# Task to carry out
Reproduce all the lines below exactly and omit the images.

__________

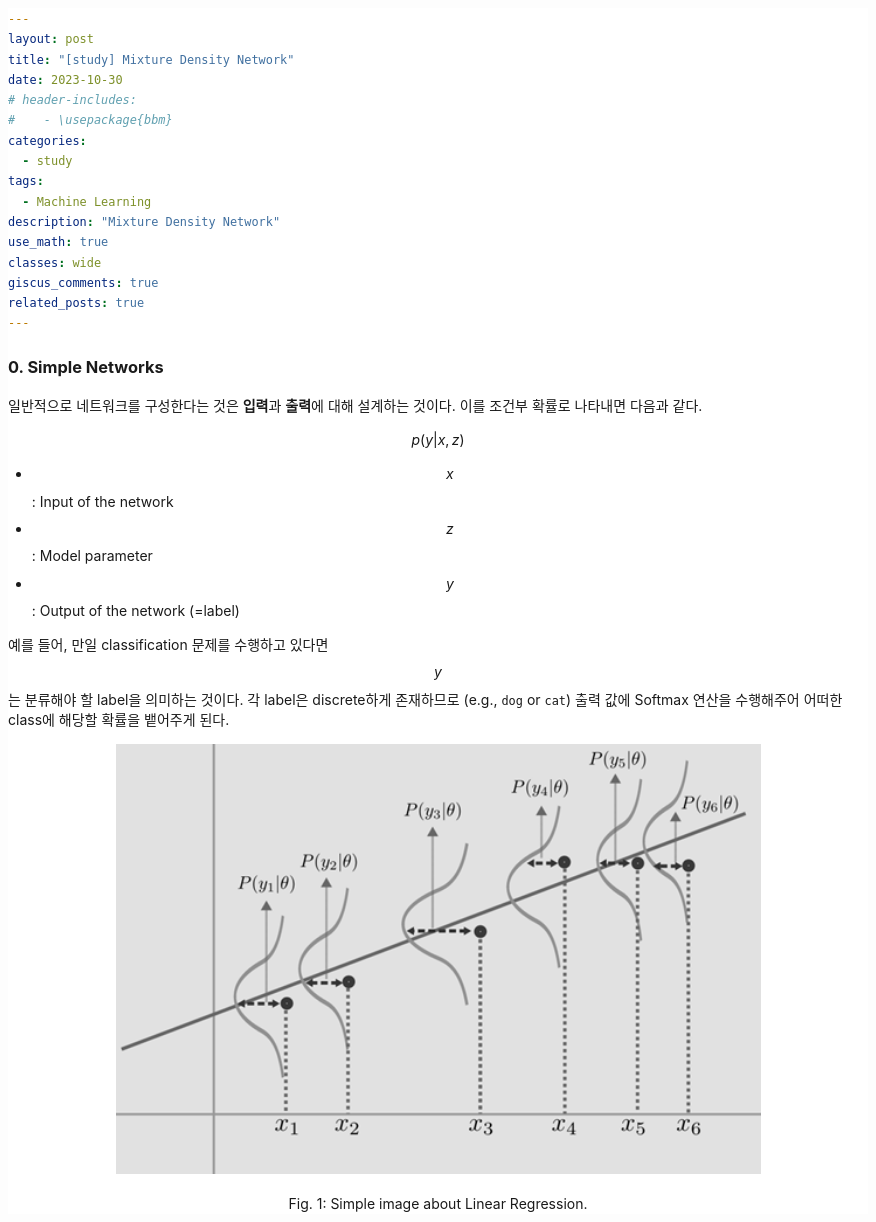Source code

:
 ```yaml
---
layout: post
title: "[study] Mixture Density Network"
date: 2023-10-30
# header-includes:
#    - \usepackage{bbm}
categories:
  - study
tags:
  - Machine Learning
description: "Mixture Density Network"
use_math: true
classes: wide
giscus_comments: true
related_posts: true
---
```


### 0. Simple Networks

일반적으로 네트워크를 구성한다는 것은 **입력**과 **출력**에 대해 설계하는 것이다. 이를 조건부 확률로 나타내면 다음과 같다. 

$$ p(y|x,z) $$
* $$x$$: Input of the network
* $$z$$: Model parameter
* $$y$$: Output of the network (=label)

예를 들어, 만일 classification 문제를 수행하고 있다면 $$y$$는 분류해야 할 label을 의미하는 것이다. 각 label은 discrete하게 존재하므로 (e.g., `dog` or `cat`) 출력 값에 Softmax 연산을 수행해주어 어떠한 class에 해당할 확률을 뱉어주게 된다.

<div align="center">
  <img src="/assets/img/mdn/mdn-regression.png" width="75%">
  <p>Fig. 1: Simple image about Linear Regression.</p>
</div>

__________

# The answer
Source code

:
 ```yaml
---
layout: post
title: "[study] Mixture Density Network"
date: 2023-10-30
# header-includes:
#    - \usepackage{bbm}
categories:
  - study
tags:
  - Machine Learning
description: "Mixture Density Network"
use_math: true
classes: wide
giscus_comments: true
related_posts: true
---
```


### 0. Simple Networks

일반적으로 네트워크를 구성한다는 것은 **입력**과 **출력**에 대해 설계하는 것이다. 이를 조건부 확률로 나타내면 다음과 같다. 

$$ p(y|x,z) $$
* $$x$$: Input of the network
* $$z$$: Model parameter
* $$y$$: Output of the network (=label)

예를 들어, 만일 classification 문제를 수행하고 있다면 $$y$$는 분류해야 할 label을 의미하는 것이다. 각 label은 discrete하게 존재하므로 (e.g., `dog` or `cat`) 출력 값에 Softmax 연산을 수행해주어 어떠한 class에 해당할 확률을 뱉어주게 된다.

<div align="center">
  <img src="/assets/img/mdn/mdn-regression.png" width="75%">
  <p>Fig. 1: Simple image about Linear Regression.</p>
</div>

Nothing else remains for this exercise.